──────── Exercise data ────────
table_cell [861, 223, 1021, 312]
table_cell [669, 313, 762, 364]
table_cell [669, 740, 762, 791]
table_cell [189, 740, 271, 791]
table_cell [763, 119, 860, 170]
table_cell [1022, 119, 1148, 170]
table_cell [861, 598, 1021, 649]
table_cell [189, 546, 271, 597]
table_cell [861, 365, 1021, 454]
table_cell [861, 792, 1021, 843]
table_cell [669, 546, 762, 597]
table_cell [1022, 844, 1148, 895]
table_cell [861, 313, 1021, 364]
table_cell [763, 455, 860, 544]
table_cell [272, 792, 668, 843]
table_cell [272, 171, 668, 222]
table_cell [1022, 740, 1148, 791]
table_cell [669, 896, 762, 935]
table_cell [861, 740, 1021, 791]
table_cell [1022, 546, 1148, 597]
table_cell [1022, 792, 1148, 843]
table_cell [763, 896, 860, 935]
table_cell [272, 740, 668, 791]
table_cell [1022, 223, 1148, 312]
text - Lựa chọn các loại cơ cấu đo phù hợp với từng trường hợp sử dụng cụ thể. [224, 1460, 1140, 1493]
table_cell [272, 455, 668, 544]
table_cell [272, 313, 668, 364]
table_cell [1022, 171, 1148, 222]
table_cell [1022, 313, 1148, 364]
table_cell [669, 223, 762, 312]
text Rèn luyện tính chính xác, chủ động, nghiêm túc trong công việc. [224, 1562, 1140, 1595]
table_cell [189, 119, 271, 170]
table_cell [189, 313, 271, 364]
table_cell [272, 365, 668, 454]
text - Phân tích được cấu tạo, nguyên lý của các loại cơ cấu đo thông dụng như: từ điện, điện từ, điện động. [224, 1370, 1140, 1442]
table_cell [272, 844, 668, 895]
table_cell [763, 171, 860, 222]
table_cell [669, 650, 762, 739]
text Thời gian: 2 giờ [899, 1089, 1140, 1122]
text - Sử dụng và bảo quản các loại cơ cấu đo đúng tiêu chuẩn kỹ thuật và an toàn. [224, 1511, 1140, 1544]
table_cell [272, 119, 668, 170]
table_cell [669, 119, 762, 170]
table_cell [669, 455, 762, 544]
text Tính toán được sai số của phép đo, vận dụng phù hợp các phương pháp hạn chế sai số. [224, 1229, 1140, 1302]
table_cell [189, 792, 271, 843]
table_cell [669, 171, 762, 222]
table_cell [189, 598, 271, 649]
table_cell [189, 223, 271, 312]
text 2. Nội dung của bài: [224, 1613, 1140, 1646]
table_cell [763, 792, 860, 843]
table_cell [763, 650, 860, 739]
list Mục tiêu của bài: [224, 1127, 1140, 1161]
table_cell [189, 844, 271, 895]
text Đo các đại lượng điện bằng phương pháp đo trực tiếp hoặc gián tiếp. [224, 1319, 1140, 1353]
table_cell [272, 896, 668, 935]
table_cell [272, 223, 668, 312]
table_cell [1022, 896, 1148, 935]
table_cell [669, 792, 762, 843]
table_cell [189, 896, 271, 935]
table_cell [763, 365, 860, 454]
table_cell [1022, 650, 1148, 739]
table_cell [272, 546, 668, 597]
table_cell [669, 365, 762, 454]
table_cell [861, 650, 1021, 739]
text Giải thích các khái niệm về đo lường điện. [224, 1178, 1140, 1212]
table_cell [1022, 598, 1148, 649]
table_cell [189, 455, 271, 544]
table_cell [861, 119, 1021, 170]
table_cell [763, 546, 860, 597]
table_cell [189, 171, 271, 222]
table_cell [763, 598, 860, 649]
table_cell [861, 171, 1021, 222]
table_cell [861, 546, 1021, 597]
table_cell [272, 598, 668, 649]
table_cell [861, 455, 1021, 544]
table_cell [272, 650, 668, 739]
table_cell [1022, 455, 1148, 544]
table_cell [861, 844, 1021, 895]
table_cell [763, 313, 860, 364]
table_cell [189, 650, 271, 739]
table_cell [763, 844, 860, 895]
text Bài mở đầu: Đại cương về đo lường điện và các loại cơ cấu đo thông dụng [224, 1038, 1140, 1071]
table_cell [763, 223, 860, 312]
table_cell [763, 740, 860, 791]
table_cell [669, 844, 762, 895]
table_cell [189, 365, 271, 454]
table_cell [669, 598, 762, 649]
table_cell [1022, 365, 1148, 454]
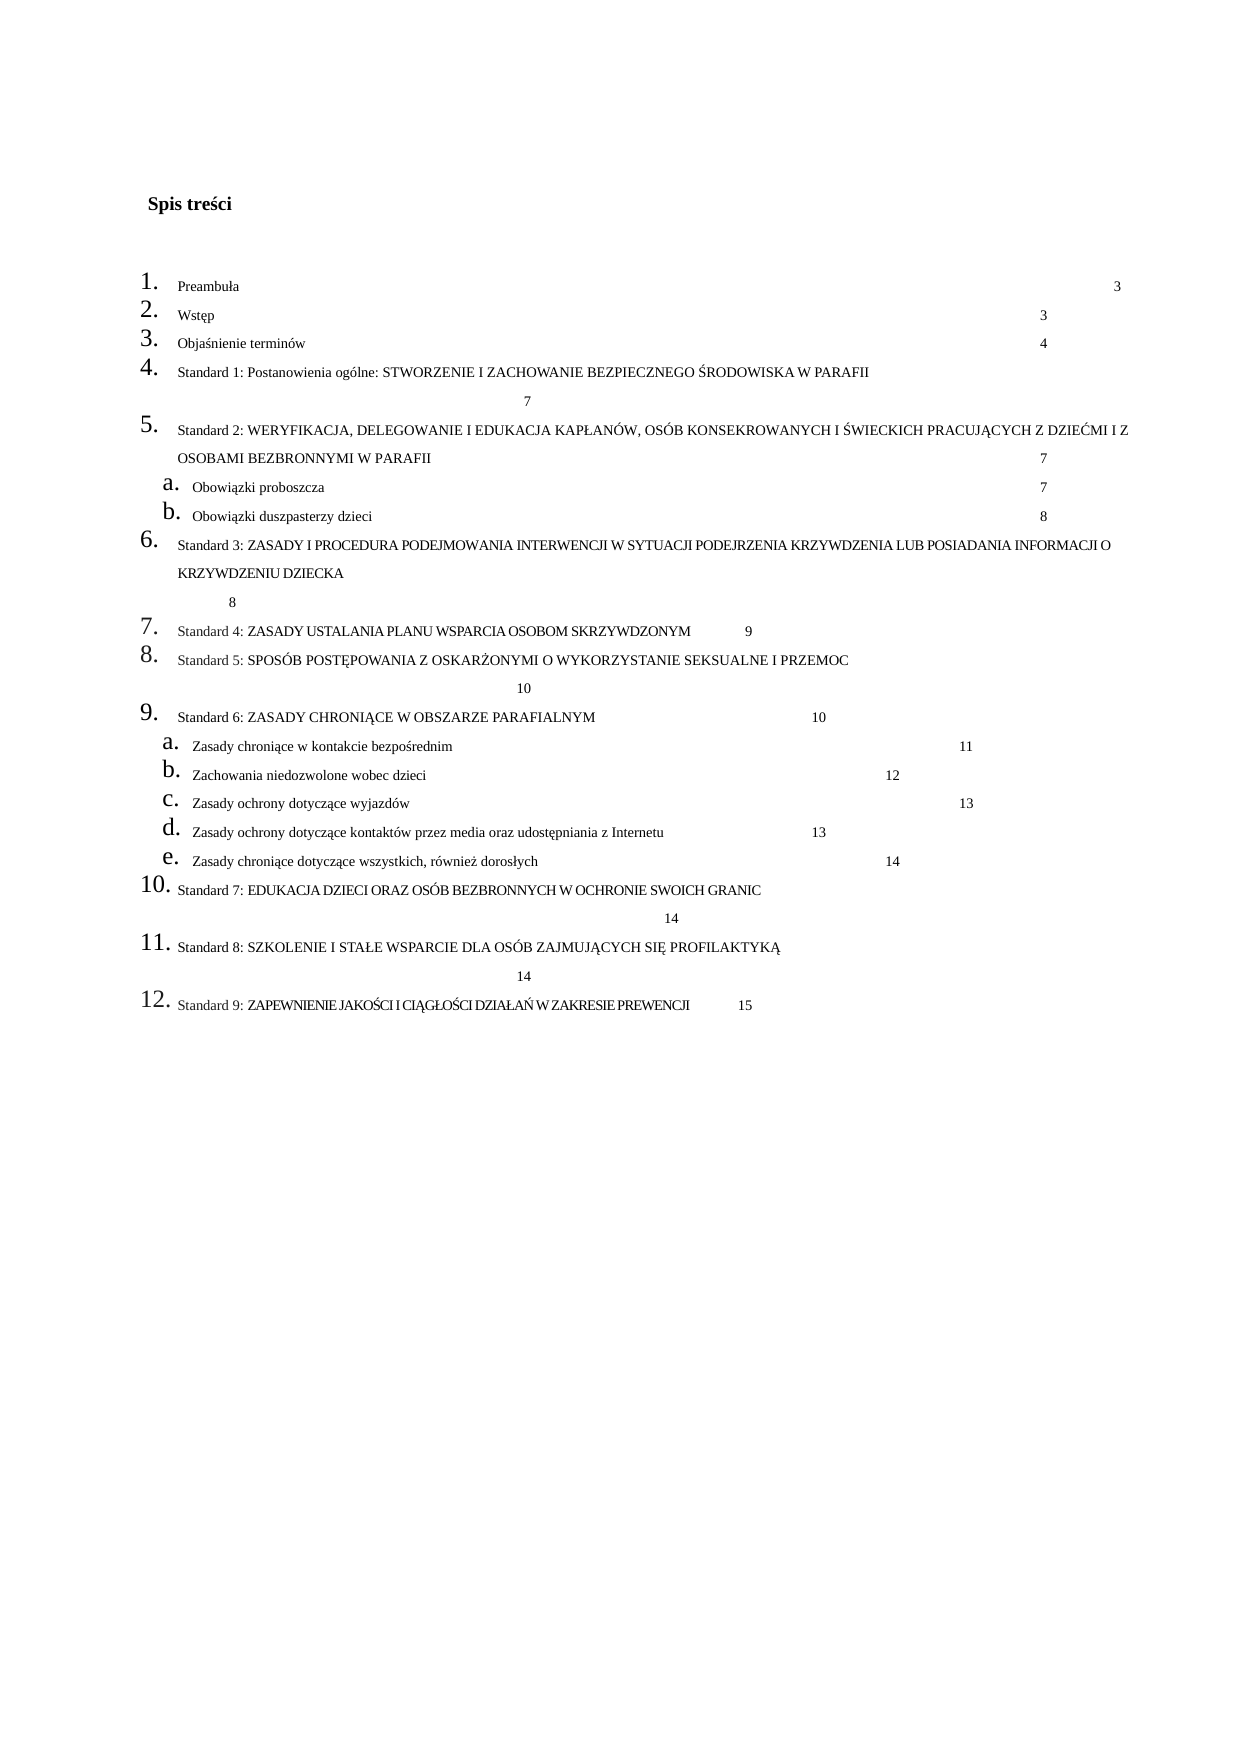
────────
Find "table_cell [1022, 896, 1148, 935]" in the entries, then reproduce that line and each line after it exactly, through the last one. Pictures do not go in.

| Result |
table_cell [1022, 896, 1148, 935]
table_cell [669, 792, 762, 843]
table_cell [189, 896, 271, 935]
table_cell [763, 365, 860, 454]
table_cell [1022, 650, 1148, 739]
table_cell [272, 546, 668, 597]
table_cell [669, 365, 762, 454]
table_cell [861, 650, 1021, 739]
text Giải thích các khái niệm về đo lường điện. [224, 1178, 1140, 1212]
table_cell [1022, 598, 1148, 649]
table_cell [189, 455, 271, 544]
table_cell [861, 119, 1021, 170]
table_cell [763, 546, 860, 597]
table_cell [189, 171, 271, 222]
table_cell [763, 598, 860, 649]
table_cell [861, 171, 1021, 222]
table_cell [861, 546, 1021, 597]
table_cell [272, 598, 668, 649]
table_cell [861, 455, 1021, 544]
table_cell [272, 650, 668, 739]
table_cell [1022, 455, 1148, 544]
table_cell [861, 844, 1021, 895]
table_cell [763, 313, 860, 364]
table_cell [189, 650, 271, 739]
table_cell [763, 844, 860, 895]
text Bài mở đầu: Đại cương về đo lường điện và các loại cơ cấu đo thông dụng [224, 1038, 1140, 1071]
table_cell [763, 223, 860, 312]
table_cell [763, 740, 860, 791]
table_cell [669, 844, 762, 895]
table_cell [189, 365, 271, 454]
table_cell [669, 598, 762, 649]
table_cell [1022, 365, 1148, 454]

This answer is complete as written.